Petition updateAutoriser Socialfave a récupérer ses comptes Twitter, suspendus le 19 mars 2018
Réseaux sociaux. La jeune pousse brestoise «bloquée» par Twitter © Le Télégramme

Philippe TREBAULBREST, France
Apr 12, 2018
Philippe Trebaul, fondateur de « Socialfave », explique être aujourd'hui dans l'impossibilité de vendre son outil. (Photo DR)
Leur start-up avait développé une plateforme permettant d'accroître aisément son audience sur Twitter. Mais depuis un mois, sans plus d'explication, l'outil et la société ont vu leur accès au réseau social bloqué. Et la jeune entreprise est dans l'impasse.
L'homme n'est pas totalement inconnu du paysage économique brestois. En 1992, c'est lui qui avait lancé, au port de commerce, AGN, une filiale du groupe Adn. Une petite entreprise spécialisée dans l'impression numérique qui avait compté jusqu'à 52 salariés, avant de s'effondrer, avec la crise économique, et de baisser le rideau en 2011.

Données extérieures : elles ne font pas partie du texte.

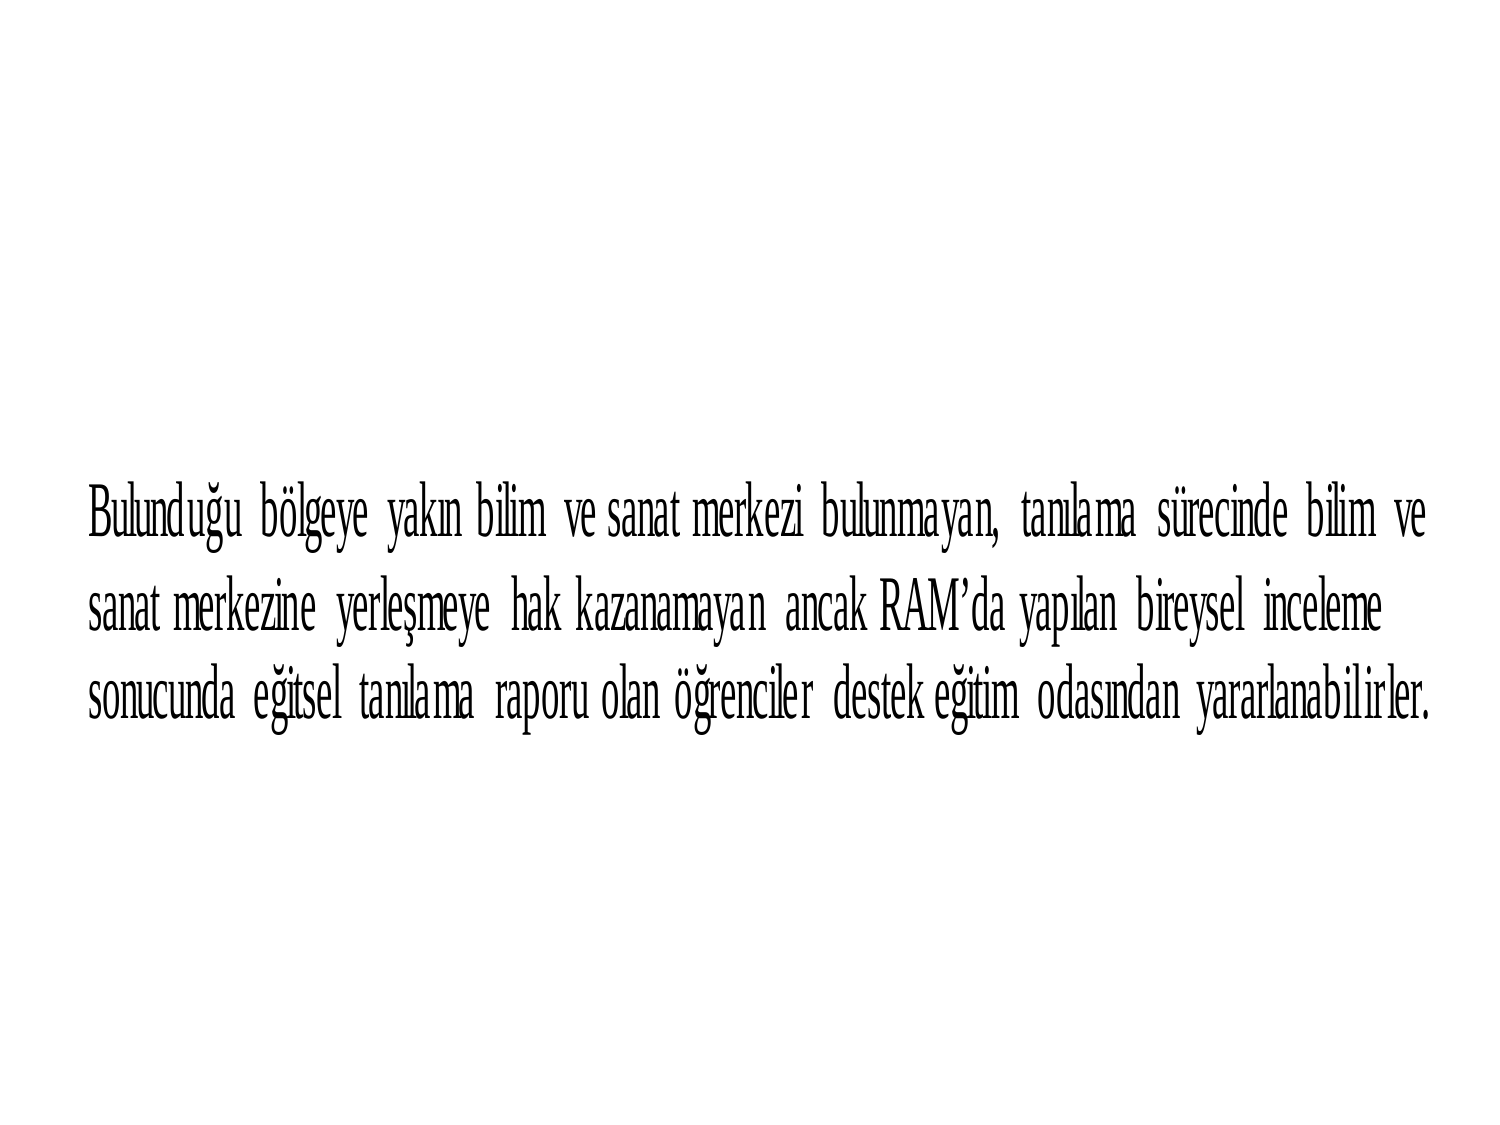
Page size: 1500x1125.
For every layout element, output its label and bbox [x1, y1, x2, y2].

list [88, 467, 1479, 740]
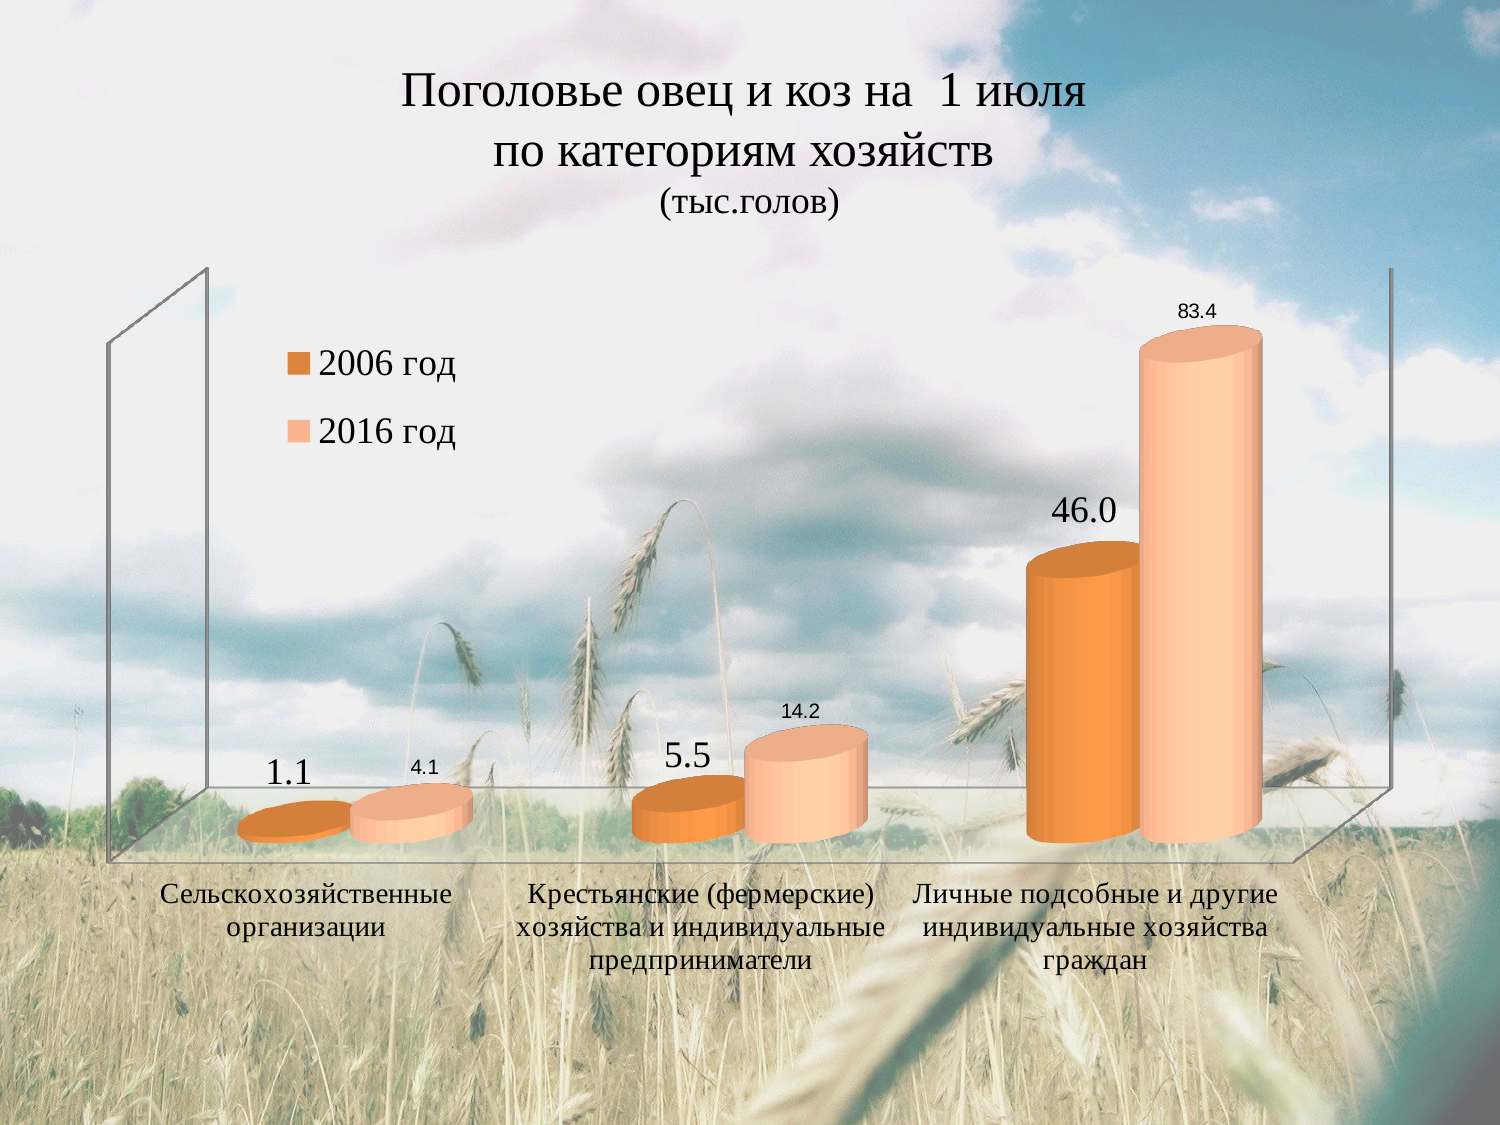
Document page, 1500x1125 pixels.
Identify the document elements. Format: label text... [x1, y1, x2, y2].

picture [0, 0, 1500, 1125]
title Поголовье овец и коз на 1 июля по категориям хозяйств (тыс.голов) [75, 45, 1425, 233]
chart [76, 243, 1460, 1024]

Depuis, Philippe Trebaul a cherché à rebondir. Avec l'un de ses anciens ex-collaborateurs, brillant informaticien, il a monté « Socialfave » en 2014. Sous ce nom se cache une puissante boîte à outil permettant de gérer au mieux son activité sur le réseau social : sauvegarder, classer, analyser ses publications, animer une communauté, créer des journaux thématiques, etc. Bref, le couteau suisse idéal pour gérer son activité et développer son audience.

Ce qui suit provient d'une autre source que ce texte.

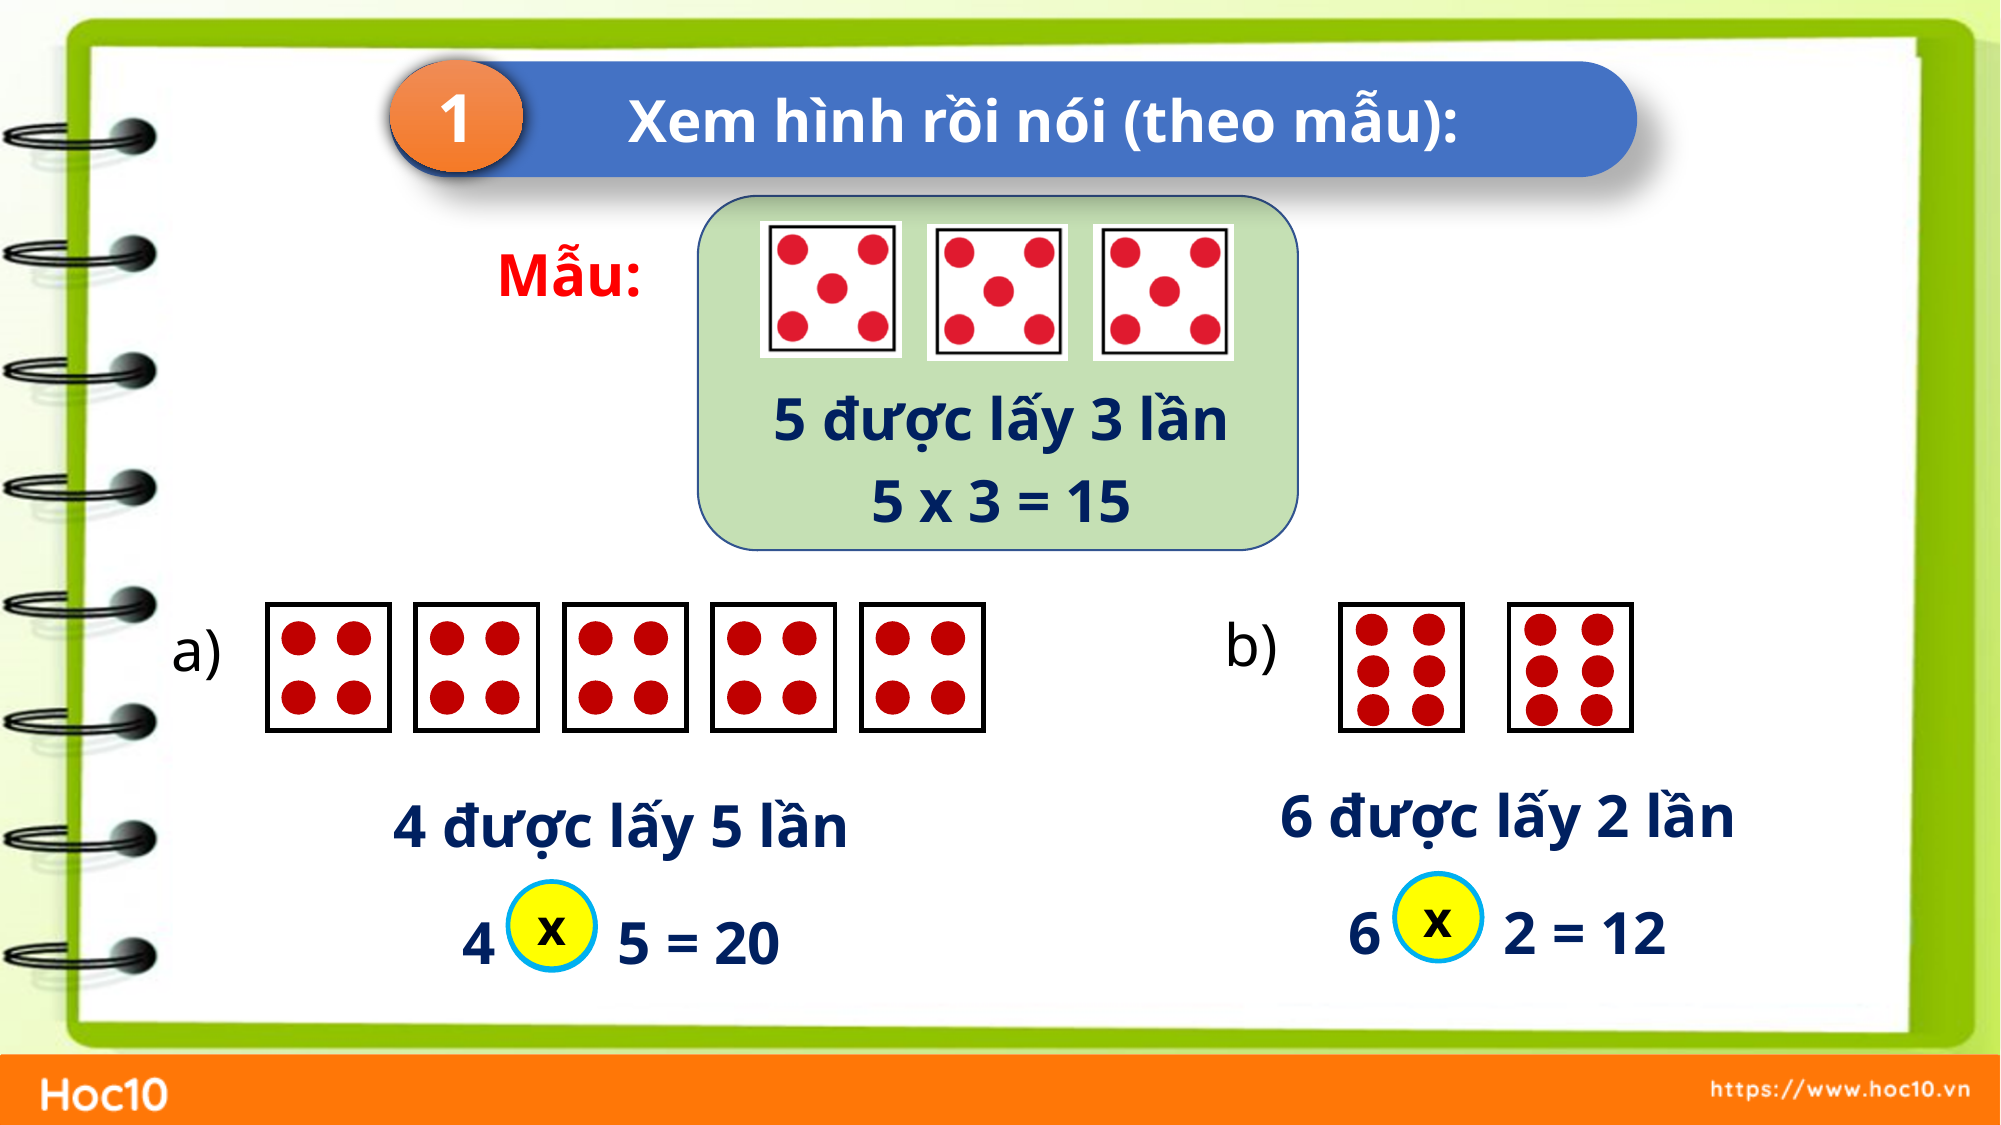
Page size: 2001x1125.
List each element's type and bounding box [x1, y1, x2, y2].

text_box [389, 59, 1638, 178]
text_box [1340, 604, 1463, 731]
text_box [712, 604, 836, 731]
text_box [267, 604, 390, 731]
text_box [564, 604, 687, 731]
text_box [1508, 604, 1632, 731]
picture [0, 0, 2001, 1125]
text_box [861, 604, 984, 731]
text_box [415, 604, 539, 731]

Pour l'heure, environ 3.000 utilisateurs avaient été séduits par l'outil commercialisé sous forme d'abonnement et estimé, par beaucoup, comme le plus puissant de sa catégorie. Un succès d'estime, au moins, qui lui a permis de très bien figurer au concours « Let's go France » et de hisser son compte Twitter au premier rang des influenceurs du « made in France » sur le réseau.

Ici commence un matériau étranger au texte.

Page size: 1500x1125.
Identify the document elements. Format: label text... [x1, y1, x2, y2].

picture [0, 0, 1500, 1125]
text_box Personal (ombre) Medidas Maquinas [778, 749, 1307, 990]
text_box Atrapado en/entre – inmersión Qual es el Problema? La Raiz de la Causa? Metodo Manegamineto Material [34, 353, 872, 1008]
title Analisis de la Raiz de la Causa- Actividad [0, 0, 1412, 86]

Pétition en ligne et courrier à Macron
Seulement, le 18 mars dernier, Twitter décidait de couper l'accès de la société brestoise à son API (interface de programmation) et de suspendre tous ses comptes, sans préavis. Aujourd'hui, Philippe Trebaul assure que Socialfave respectait « scrupuleusement » l'ensemble des règles Twitter. Et a bien une idée sur l'origine de cette sanction : des tweets où il accusait, en creux, Twitter de plagier sa solution dans son nouvel outil maison.
Depuis, malgré plusieurs mails adressés aux équipes dirigeantes de Twitter France (que nous n'avons pu joindre) et de Twitter à San Francisco, Socialfave est toujours « bloqué ». Résultat, la petite entreprise est à l'arrêt, « alors qu'un investisseur important s'apprêtait à nous rejoindre ». Face à cette situation, Philippe Trebaul a lancé une pétition sur la plateforme Change. org, (« Autoriser Socialfave à récupérer ses comptes Twitter ») et écrit au président Macron. Le chef de cabinet de ce dernier lui a répondu, précisant avoir transmis le dossier au Secrétaire d'État en charge du numérique.
Philippe Trebaul espère enfin pouvoir interpeller directement les représentants de Twitter France lors d'un salon professionnel, cette semaine, à Paris. Pour l'entrepreneur, il y a urgence : depuis un mois, l'entreprise dans laquelle il a investi toutes ses économies est « réduite au silence total, dans l'impossibilité de vendre, de satisfaire ses clients existants ».